作業指示:
下の文書抜粋によると、筆者が数理科学研究科に着任したのはいつですか。

文書抜粋:
HOME総合情報概要・基本データ刊行物教養学部報605号(2018年12月 3日)

教養学部報

第605号 外部公開

<時に沿って>悩み多き学生時代

三竹大寿

平成三十年四月一日付けで、数理科学研究科に着任しました。平成二十一年三月に早稲田大学で学位をとってから、フランス、アメリカでポストドクター時を過ごし、福岡大学、広島大学で勤務を経て、現在に至ります。
さて、「時に沿って」ということですので、自分の学部、大学院生時代のことを思い返してみました。普段(自分の)授業で(新入生の一番初めの授業だけですが)、「大学生の特権は自由であり、それを謳歌して下さい。一方で、自由とは、責任が伴うもので、誰も何も言わない分、自分で自分のことを律しないといけないですね。」と(偉そうなことを)言っています。自分が学生の時はどうだったのでしょう? テニスサークルに入ったものの、その勢いについていけず一年間でやめた記憶が残っています。また、自分の進路についても良く悩み、色々と効率よくない勉強をしていたと思います。そんな大学の学部生活を送ったのも十五年以上前になるので、時の流れが早く感じずにはいられません。いつまでも自分は若いと思いたいですが、そうでもない年だなと良く気づかされます。

データセットのレコード:
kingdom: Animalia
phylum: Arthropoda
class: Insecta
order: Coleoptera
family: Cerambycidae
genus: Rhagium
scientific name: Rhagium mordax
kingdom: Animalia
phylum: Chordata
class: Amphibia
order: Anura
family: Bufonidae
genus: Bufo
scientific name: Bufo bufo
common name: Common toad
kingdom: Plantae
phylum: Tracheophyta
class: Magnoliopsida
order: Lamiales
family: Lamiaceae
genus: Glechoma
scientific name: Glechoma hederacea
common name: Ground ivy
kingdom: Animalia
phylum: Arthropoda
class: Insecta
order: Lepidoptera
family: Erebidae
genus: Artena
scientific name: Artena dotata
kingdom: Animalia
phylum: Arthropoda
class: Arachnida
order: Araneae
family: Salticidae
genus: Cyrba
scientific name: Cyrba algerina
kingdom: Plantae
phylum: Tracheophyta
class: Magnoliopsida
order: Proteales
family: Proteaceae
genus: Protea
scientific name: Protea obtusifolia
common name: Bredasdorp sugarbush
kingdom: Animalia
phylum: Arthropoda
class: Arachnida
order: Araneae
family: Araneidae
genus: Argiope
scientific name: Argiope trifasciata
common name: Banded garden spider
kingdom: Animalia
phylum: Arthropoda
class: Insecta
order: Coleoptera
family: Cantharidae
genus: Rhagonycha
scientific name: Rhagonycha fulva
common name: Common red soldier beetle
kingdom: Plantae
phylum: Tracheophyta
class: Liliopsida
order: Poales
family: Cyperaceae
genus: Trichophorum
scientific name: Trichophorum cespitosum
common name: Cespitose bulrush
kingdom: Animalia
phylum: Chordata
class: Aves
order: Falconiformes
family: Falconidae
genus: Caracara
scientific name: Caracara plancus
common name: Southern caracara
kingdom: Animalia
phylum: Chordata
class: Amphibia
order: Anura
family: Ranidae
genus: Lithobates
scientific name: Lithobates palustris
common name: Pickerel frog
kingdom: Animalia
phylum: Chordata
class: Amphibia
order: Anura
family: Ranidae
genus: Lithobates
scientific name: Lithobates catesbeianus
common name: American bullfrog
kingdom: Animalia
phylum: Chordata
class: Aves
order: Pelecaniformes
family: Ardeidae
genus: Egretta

解答:
平成三十年四月一日付けです。